Surrealists approached it as creative liberation. Practiced by most surrealist writers, automatic writing is about leaving free field in the brain, writing every spontaneous thought down on paper before logic takes over and rephrases it. The goal was not spirit contact but access to the unconscious mind, unfiltered by aesthetic or moral judgment.
Automatic Writing Today
Today, automatic writing is taught in spiritual development courses, breathwork circles, and creativity workshops. Teachers like Slade Roberson and authors in the channeling and intuitive arts communities offer structured methods for beginners. Practitioners use it for self-inquiry, artistic inspiration, grief processing, and decision-making clarity. It appears in somatic trauma modalities, Jungian shadow work, and New Age channeling communities.
Some contemporary practitioners claim to channel beings such as spirit guides, ancestors, or ascended masters; others frame the practice psychologically, as a way to externalize subconscious material. The technique has been adopted by novelists, poets, therapists, and spiritual seekers alike—each bringing their own interpretive framework.
Common Misconceptions
Automatic writing is not possession.

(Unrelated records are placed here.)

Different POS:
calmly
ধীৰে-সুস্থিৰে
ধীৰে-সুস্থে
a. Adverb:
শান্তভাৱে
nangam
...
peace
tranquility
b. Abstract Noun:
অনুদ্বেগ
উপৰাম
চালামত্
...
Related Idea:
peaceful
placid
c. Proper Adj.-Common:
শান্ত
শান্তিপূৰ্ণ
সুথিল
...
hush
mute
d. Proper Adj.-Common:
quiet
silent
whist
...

In an 1890 paper on hypnotism, Morton Prince claims, “automatic writing is not a purely unconscious reflex act, but, the product of conscious individuality.” Practitioners retain agency; they choose when to begin, when to stop, and what intention to set.
It is also not proof of the supernatural. Some psychical researchers such as Thomson Jay Hudson have claimed that no spirits are involved in automatic writing and the subconscious mind is the explanation. Skeptics, including physician Charles Arthur Mercier, have long argued that the phenomenon can be explained by dissociative processes, subconscious associations, or secondary personalities. Mercier, in the British Medical Journal (1894), concluded, “there is no need nor room for the agency of spirits, and the invocation of such agency is the sign of a mind not merely unscientific, but uninformed.”

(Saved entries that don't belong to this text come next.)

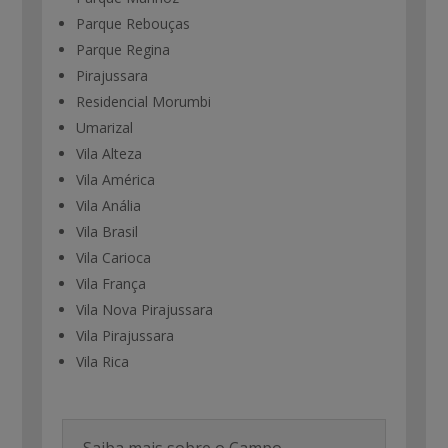
Parque Rebouças
Parque Regina
Pirajussara
Residencial Morumbi
Umarizal
Vila Alteza
Vila América
Vila Anália
Vila Brasil
Vila Carioca
Vila França
Vila Nova Pirajussara
Vila Pirajussara
Vila Rica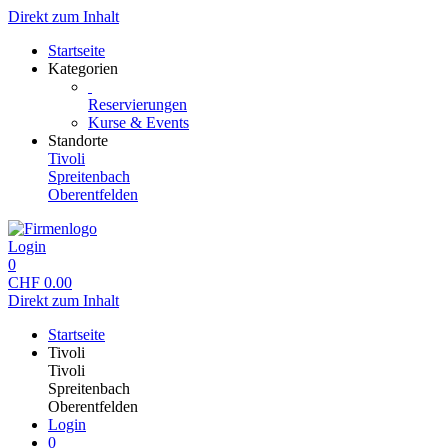
Direkt zum Inhalt
Startseite
Kategorien
Reservierungen
Kurse & Events
Standorte
Tivoli
Spreitenbach
Oberentfelden
Login
0
CHF
0.00
Direkt zum Inhalt
Startseite
Tivoli
Tivoli
Spreitenbach
Oberentfelden
Login
0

Automatic writing does not require belief in spirits, guides, or metaphysics. It works equally well as a tool for creative writers who want to short-circuit the inner critic, or as a spiritual practice for those seeking guidance. What matters is the willingness to surrender editorial control and observe what emerges.
How to Begin
Start with a dedicated journal or blank document. Choose a quiet space and a regular time of day. Before writing, set a clear intention: ask a question of your higher self, your unconscious, or simply “What do I need to know today?” Breathe deeply, soften your gaze, and allow your hand to move without stopping to read or edit.

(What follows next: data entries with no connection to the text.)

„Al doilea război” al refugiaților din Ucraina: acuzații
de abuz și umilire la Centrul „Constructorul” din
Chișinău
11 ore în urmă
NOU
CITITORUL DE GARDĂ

Write for five to ten minutes without pause. If the pen stops, keep it moving—scribble, draw circles, or choose a random letter and begin a new sentence with it (a technique Breton used). Do not correct spelling or grammar. Do not judge the content. When the session ends, read what you’ve written and look for patterns, shifts in voice, or unexpected insight.
For those interested in the surrealist lineage, read André Breton’s Manifesto of Surrealism (1924) or Philippe Soupault and Breton’s The Magnetic Fields (1920). For the spiritualist approach, explore works by William Stainton Moses or contemporary teachers in the channeling tradition. For a psychological frame, investigate Pierre Janet’s writings on dissociation or Carl Jung’s active imagination techniques, which parallel automatic writing.
The practice requires no special talent—only patience, curiosity, and the willingness to meet whatever arises on the page.